13 One concern with the mortality specification is that we are selecting children based on the age of birth of the mother. We show that age at first birth fell in the post-eradication period. Table A4 of Supplementary Materials shows that the mortality results are robust to the inclusion of all children.

14 Our results are robust if we vary the age threshold as shown in Table A6 in Supplementary Materials

15 There can be concerns of age heaping which comes from the fact that ages are often rounded off to the nearest six months (Bhalotra, Citation2010). To address this concern, we have also estimated the infant mortality results excluding the 12th month. The results are presented in Table A9 of Supplementary Materials. We see that the results are unchanged.

16 We show that our results are robust to the inclusion of controls for parental education in Table A8 of Supplementary Materials. Given the potential effects of the malaria eradication program on educational outcomes as analysed in Cutler et al. (Citation2010), we do not include these controls in our main specification.

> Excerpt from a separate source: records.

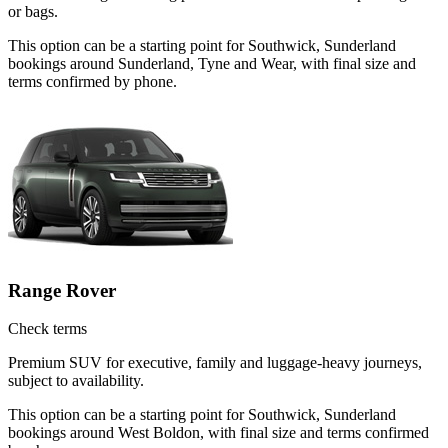
or bags.
This option can be a starting point for Southwick, Sunderland
bookings around Sunderland, Tyne and Wear, with final size and
terms confirmed by phone.
Range Rover
Check terms
Premium SUV for executive, family and luggage-heavy journeys,
subject to availability.
This option can be a starting point for Southwick, Sunderland
bookings around West Boldon, with final size and terms confirmed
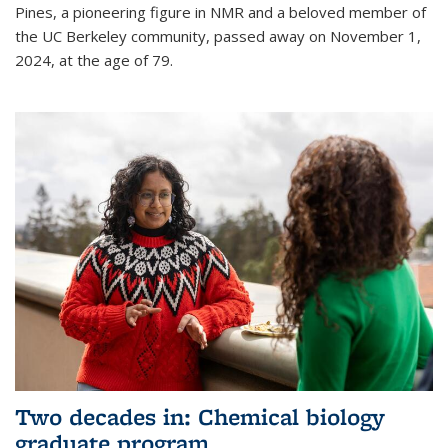
Pines, a pioneering figure in NMR and a beloved member of
the UC Berkeley community, passed away on November 1,
2024, at the age of 79.
Two decades in: Chemical biology
graduate program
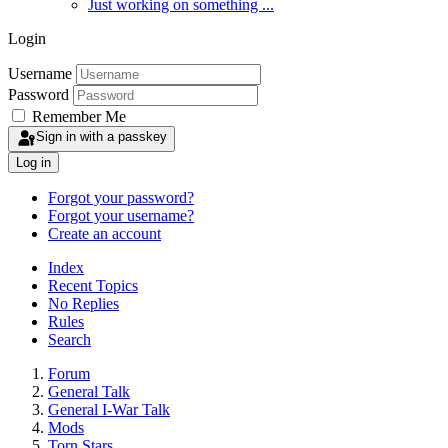
Just working on something ...
Login
Username
Password
Remember Me
Sign in with a passkey
Log in
Forgot your password?
Forgot your username?
Create an account
Index
Recent Topics
No Replies
Rules
Search
Forum
General Talk
General I-War Talk
Mods
Torn Stars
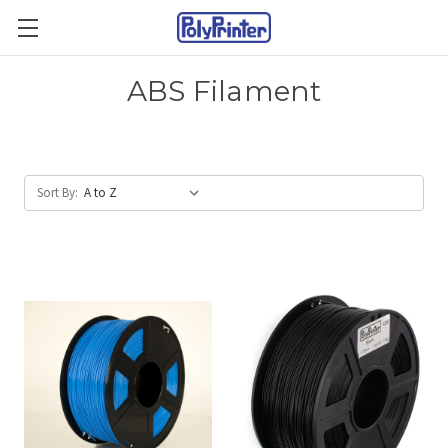
ABS Filament
Sort By:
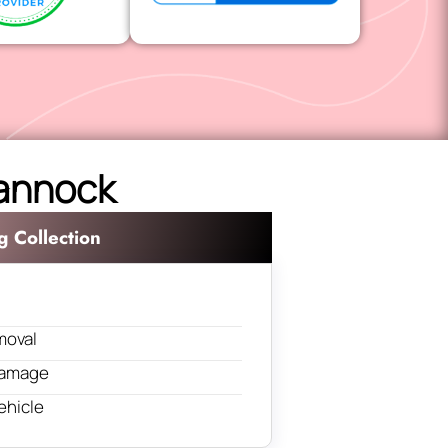
Cannock
g Collection
moval
 damage
ehicle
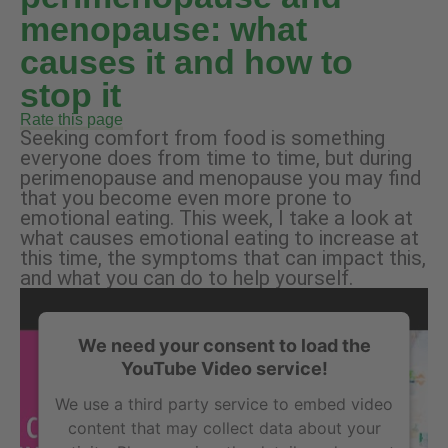
menopause: what
causes it and how to
stop it
Rate this page
Seeking comfort from food is something
everyone does from time to time, but during
perimenopause and menopause you may find
that you become even more prone to
emotional eating. This week, I take a look at
what causes emotional eating to increase at
this time, the symptoms that can impact this,
and what you can do to help yourself.
We need your consent to load the
YouTube Video service!
We use a third party service to embed video
content that may collect data about your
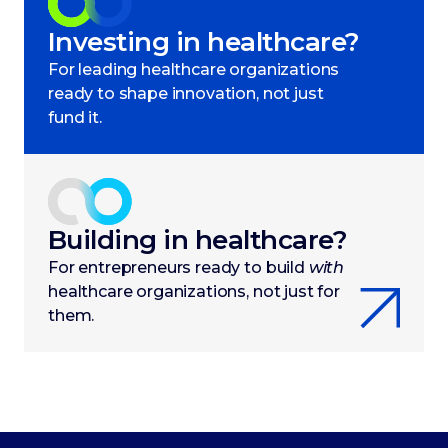
Investing in healthcare?
For leading healthcare organizations
ready to shape innovation, not just
fund it.
Building in healthcare?
For entrepreneurs ready to build
with
healthcare organizations, not just for
them.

17 One can argue that survival analysis is more accurate for fertility regressions since future births are not included in the data. We present the results from the estimation of a Cox hazard model in Table A15 of Supplementary Materials. Unlike the linear probability model, we cannot include district-specific linear time trends in the Cox model. The effect is still positive for rural areas (hazard ratio greater than 1). However, the effect is statistically insignificant.

18 Our results imply that the fertility change is likely to be driven by the direct biological impact on fecundity. In this case, we expect that the infant mortality and the fertility response to disease eradication should be around the same time. We verify that our results are robust to the exclusion of children born only in 1960 and 1961 (similar to the infant mortality regressions) in Table A10 of the Supplementary Materials. The table also shows that the results are robust to alternate choice of time window in fertility response.

19 We have done a series of robustness tests in the Supplementary Materials which shows that our results are robust to the sample criterion, choice of controls, age-heaping concerns in infant mortality regressions, choice of delay in fertility response and modal malaria endemicity. The results are presented in Tables A4–A12 of the Supplementary Materials.

20 There is no variation in the treatment timing in our analysis. Hence, our estimates are free from the bias generated when differential treatment timing with two-way fixed effects are used for the identification of treatment effects (Abraham & Sun, Citation2021; Goodman-Bacon, Citation2021).